Again, there’s a weird vocational training aspect to Where’s Wally, turning kids into private eyes. Can you find a certain person who’s identical to the rest…except for a bobble hat? How much noise can you sift through to find a signal? There could be a Where’s Wally to programmer pipeline. There could also be a Where’s Wally to NSA analyst pipeline. Edward Snowden, Chelsea Manning, and Julian Assange had the misfortune of becoming Wally in real life.

I remember an animated Where’s Wally cartoon that missed the point: they turned Wally into a heroic protagonist who goes on adventures, which is necessary for dramatic purposes but destructive to the spirit of the books. He’s supposed to be a face in a crowd. He could be any of us. He’s not special – or is he? How would we even tell? Are we Wally to someone else? If so, how easy should we make it for them to find us?

We live in a Where’s Wally puzzle as wide as the Earth. We’re born knowing nobody except a few family members. From the remaining 99.99999% of the human race, we’re supposed to locate friends, associates, and romantic partners. Some people find Wally with instinctive ease. Others struggle, and rely on sorting algorithms such as dating sites and social media. And still others don’t try at all, because failure is terrifying.

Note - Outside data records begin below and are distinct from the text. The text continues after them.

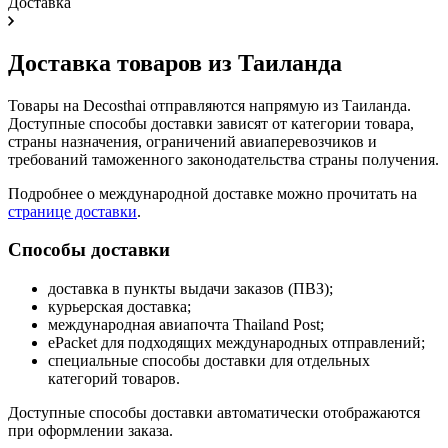
Доставка
Доставка товаров из Таиланда
Товары на Decosthai отправляются напрямую из Таиланда.
Доступные способы доставки зависят от категории товара,
страны назначения, ограничений авиаперевозчиков и
требований таможенного законодательства страны получения.
Подробнее о международной доставке можно прочитать на
странице доставки
.
Способы доставки
доставка в пункты выдачи заказов (ПВЗ);
курьерская доставка;
международная авиапочта Thailand Post;
ePacket для подходящих международных отправлений;
специальные способы доставки для отдельных
категорий товаров.
Доступные способы доставки автоматически отображаются
при оформлении заказа.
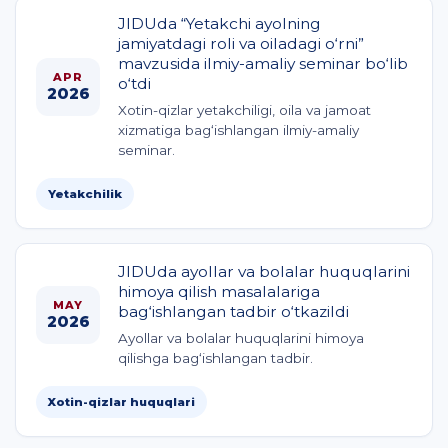
JIDUda “Yetakchi ayolning
jamiyatdagi roli va oiladagi o‘rni”
mavzusida ilmiy-amaliy seminar bo‘lib
APR
o‘tdi
2026
Xotin-qizlar yetakchiligi, oila va jamoat
xizmatiga bag‘ishlangan ilmiy-amaliy
seminar.
Yetakchilik
JIDUda ayollar va bolalar huquqlarini
himoya qilish masalalariga
MAY
bag‘ishlangan tadbir o‘tkazildi
2026
Ayollar va bolalar huquqlarini himoya
qilishga bag‘ishlangan tadbir.
Xotin-qizlar huquqlari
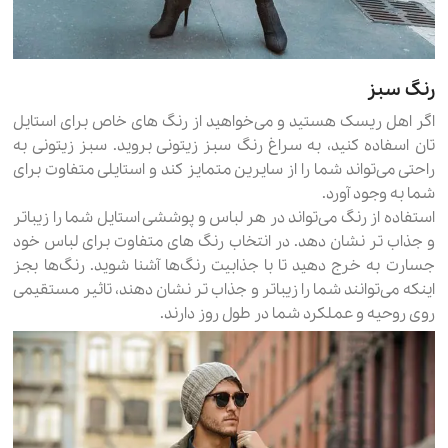
رنگ سبز
اگر اهل ریسک هستید و می‌خواهید از رنگ های خاص برای استایل
تان اسفاده کنید، به سراغ رنگ سبز زیتونی بروید. سبز زیتونی به
راحتی می‌تواند شما را از سایرین متمایز کند و استایلی متفاوت برای
شما به وجود آورد.
استفاده از رنگ می‌تواند در هر لباس و پوششی استایل شما را زیباتر
و جذاب تر نشان دهد. در انتخاب رنگ های متفاوت برای لباس خود
جسارت به خرج دهید تا با جذابیت رنگ‌ها آشنا شوید. رنگ‌ها بجز
اینکه می‌توانند شما را زیباتر و جذاب تر نشان دهند، تاثیر مستقیمی
روی روحیه و عملکرد شما در طول روز دارند.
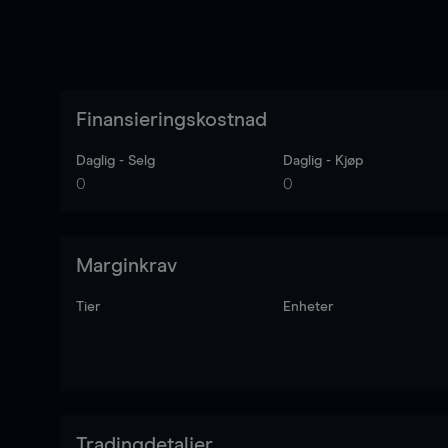
Finansieringskostnad
Daglig - Selg
Daglig - Kjøp
0
0
Marginkrav
Tier
Enheter
Tradingdetaljer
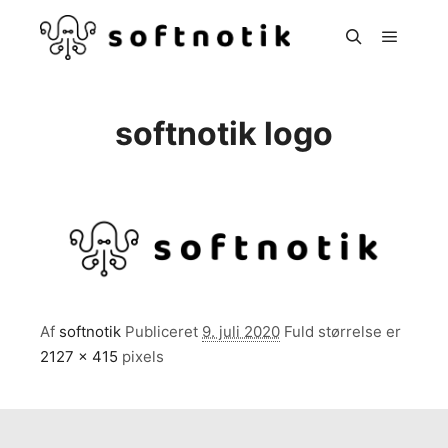
Hoved
Søg
softnotik logo
Af
softnotik
Publiceret
9. juli 2020
Fuld størrelse er
2127 × 415
pixels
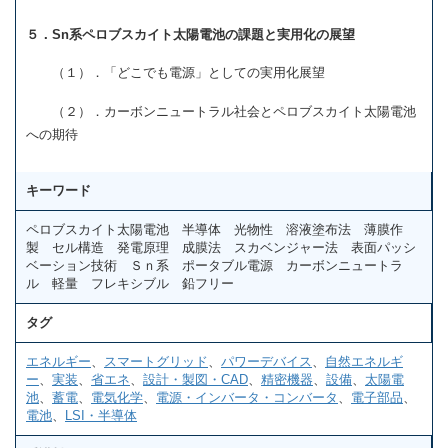
５．Sn系ペロブスカイト太陽電池の課題と実用化の展望
（１）．「どこでも電源」としての実用化展望
（２）．カーボンニュートラル社会とペロブスカイト太陽電池
への期待
キーワード
ペロブスカイト太陽電池 半導体 光物性 溶液塗布法 薄膜作
製 セル構造 発電原理 成膜法 スカベンジャー法 表面パッシ
ベーション技術 Ｓｎ系 ポータブル電源 カーボンニュートラ
ル 軽量 フレキシブル 鉛フリー
タグ
エネルギー
、
スマートグリッド
、
パワーデバイス
、
自然エネルギ
ー
、
実装
、
省エネ
、
設計・製図・CAD
、
精密機器
、
設備
、
太陽電
池
、
蓄電
、
電気化学
、
電源・インバータ・コンバータ
、
電子部品
、
電池
、
LSI・半導体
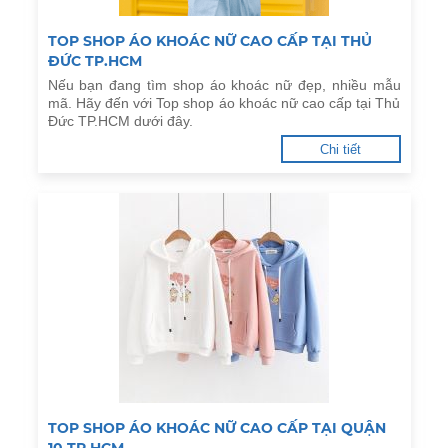
TOP SHOP ÁO KHOÁC NỮ CAO CẤP TẠI THỦ
ĐỨC TP.HCM
Nếu bạn đang tìm shop áo khoác nữ đẹp, nhiều mẫu
mã. Hãy đến với Top shop áo khoác nữ cao cấp tại Thủ
Đức TP.HCM dưới đây.
Chi tiết
TOP SHOP ÁO KHOÁC NỮ CAO CẤP TẠI QUẬN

Climb up to a high place in a busy city, and look down at the thousands of people flowing in pulses, as if a great beating heart is driving them.  Think of how little you know about them. Some of them rescue pets from burning buildings. Some of them rape and strangle children. The world is a huge inscrutable horror vacui of saints and sinners. Do these people want to help you? Harm you? You don’t know. You’re forced to guess based on tiny signs, small clues. Instead of a striped jumper it might be a word, a gesture, or an insincere smile that doesn’t reach the eyes. Perhaps this is why Where’s Wally is eerily compulsive: we hear the echo of our lives inside it.

Where’s Wally is training.

For something.

(*obviously, this is blackface, Martin Handford would be #cancelled and branded an international hate criminal, and Wally himself would become a symbol of racism, starring in new books such as Where’s Wally at the Nuremberg Rally, Where’s Wally at Auschwitz-Birkenau II, and Where’s Wally at the 2021 Academy Awards.)